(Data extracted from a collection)
══════════

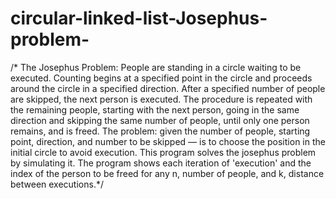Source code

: ﻿# circular-linked-list-Josephus-problem-
 /*
 The Josephus Problem: People are standing in a circle waiting to be executed. Counting begins at a specified point in the circle and proceeds around the circle in a specified direction. After a specified number of people are skipped, the next person is executed. The procedure is repeated with the remaining people, starting with the next person, going in the same direction and skipping the same number of people, until only one person remains, and is freed.
The problem: given the number of people, starting point, direction, and number to be skipped — is to choose the position in the initial circle to avoid execution.
This program solves the josephus problem by simulating it. The program shows each iteration of 'execution' and the index of the person to be freed for any n, number of people, and k, distance between executions.*/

══════════

Update the records by replacing every "circle" with "ring" and leaving everything else unchanged. Leave the pictures out of your answer.

Source code

: ﻿# circular-linked-list-Josephus-problem-
 /*
 The Josephus Problem: People are standing in a ring waiting to be executed. Counting begins at a specified point in the ring and proceeds around the ring in a specified direction. After a specified number of people are skipped, the next person is executed. The procedure is repeated with the remaining people, starting with the next person, going in the same direction and skipping the same number of people, until only one person remains, and is freed.
The problem: given the number of people, starting point, direction, and number to be skipped — is to choose the position in the initial ring to avoid execution.
This program solves the josephus problem by simulating it. The program shows each iteration of 'execution' and the index of the person to be freed for any n, number of people, and k, distance between executions.*/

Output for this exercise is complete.